** START Extract **

At university in New York City in the 2000s, a professor warned me that I wouldn’t get into any PhD programmes if I kept “looking” the way I did. During a single tenure-track job interview in 2011, 13 people asked me: “Do you have a wife?” And when I was an assistant professor, a colleague pulled aside a candidate for a postdoctoral position in my lab to let him know that I’m gay, just in case it would be a problem.
I doubt these people had bad intentions; much has changed since 1975, when gay men and lesbians were still banned from federal employment in the United States.
After all, this week, we mark the first International Day of LGBTQ+ People in Science, Technology, Engineering and Maths (STEM) with plenty of mainstream sponsors, from the American Association for the Advancement of Science to the Wellcome Trust. But heteronormative assumptions can still create less conscious forms of bias, and an unwelcoming environment that puts scientists from sexual and gender minorities (LGBTQ) at a disadvantage.
And science should care more. People who identify as LGBTQ are leaking out of the scientific pipeline in similar ways to women and those from minority ethnic groups. But many initiatives to increase diversity do not support them. Including LGBTQ people in diversity initiatives would foster their representation, and it could bring in perspectives that improve science itself.

** END Extract **

▶ **Things to do**:
1. In the piece about LGBTQ people in science, how many people asked the writer "Do you have a wife?" during a single job interview?
2. Go on with the piece about LGBTQ people in science from the point where it stops.

** START Items **

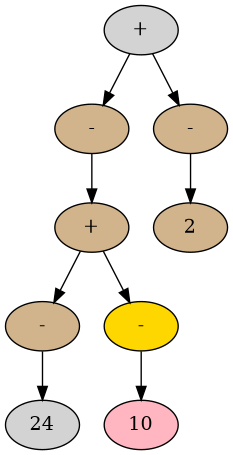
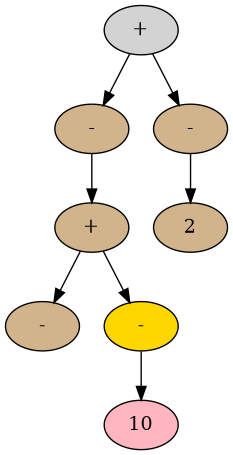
  digraph {
    node [style=filled fillcolor=tan]
    n1 [label="+" fillcolor=lightgrey]
    n2 [label="-"]
    n3 [label="-"]
    n4 [label="+"]
    n5 [label="-"]
    n6 [label="-" fillcolor=gold]
-   n7 [label=24 fillcolor=lightgrey]
    n8 [label=10 fillcolor=lightpink]
    n9 [label=2]
    n1 -> n2
    n1 -> n3
    n2 -> n4
    n3 -> n9
    n4 -> n5
    n4 -> n6
-   n5 -> n7
    n6 -> n8
  }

** END Items **

▶ **Answers to each task**:
1. Thirteen people asked that question during a single tenure-track job interview in 2011.

2.
Less visible losses
Research on LGBTQ people in STEM is scarce, and complicated. Data are hard to collect, not least because sexual identity can be fluid or deliberately concealed. What studies there are, are sobering. Estimates suggest that LGBTQ people are 17–21% less represented in STEM fields than expected1,2. Male undergraduates from sexual minorities are much more likely than their straight counterparts to drop out of STEM degrees (see ‘Leaky pipeline’), even though they’re more likely to pursue practical research experience3. In fact, they are dropping out of STEM degrees at a higher rate than women overall3.
When LGBTQ people continue in STEM, they report more negative workplace experiences than do their counterparts in other industries, or than do non-LGBTQ scientists1. Among sexual-minority STEM faculty members who are out at work, 69% report feeling uncomfortable in their department4.
Of course, the problems run much deeper than science. In the United States, as elsewhere, LGBTQ people face significant disadvantages; these disproportionately affect LGBTQ people of colour. More than one-third of US states lack statutes to protect people from being fired or denied promotion because of their sexual orientation or gender identity. Young LGBTQ people often face rejection or outright abandonment by their parents, and are much more likely to be homeless than are young non-LGBTQ people; LGBTQ adults are more vulnerable to poverty.
Invisibility is a problem for LGBTQ scientists. In my experience, most undergraduates do not know of a single LGBTQ scientist. Nor do they often realize that the founders of entire scientific disciplines, such as the father of artificial intelligence, Alan Turing, were gay or that they faced persecution — for Turing, a sentence of chemical castration, believed to have contributed to his suicide. When I took my first faculty job in 2012, I was, to my knowledge, the only gay assistant professor on campus. As someone starting out, I decided not to actively disclose my sexual orientation to students. Still, rumours spread. Undergraduates in entirely unrelated areas such as engineering or chemistry came to my office under the guise of a vague connection to my field of social neuroscience. Their real motive, left unstated, was to see proof of a gay scientist.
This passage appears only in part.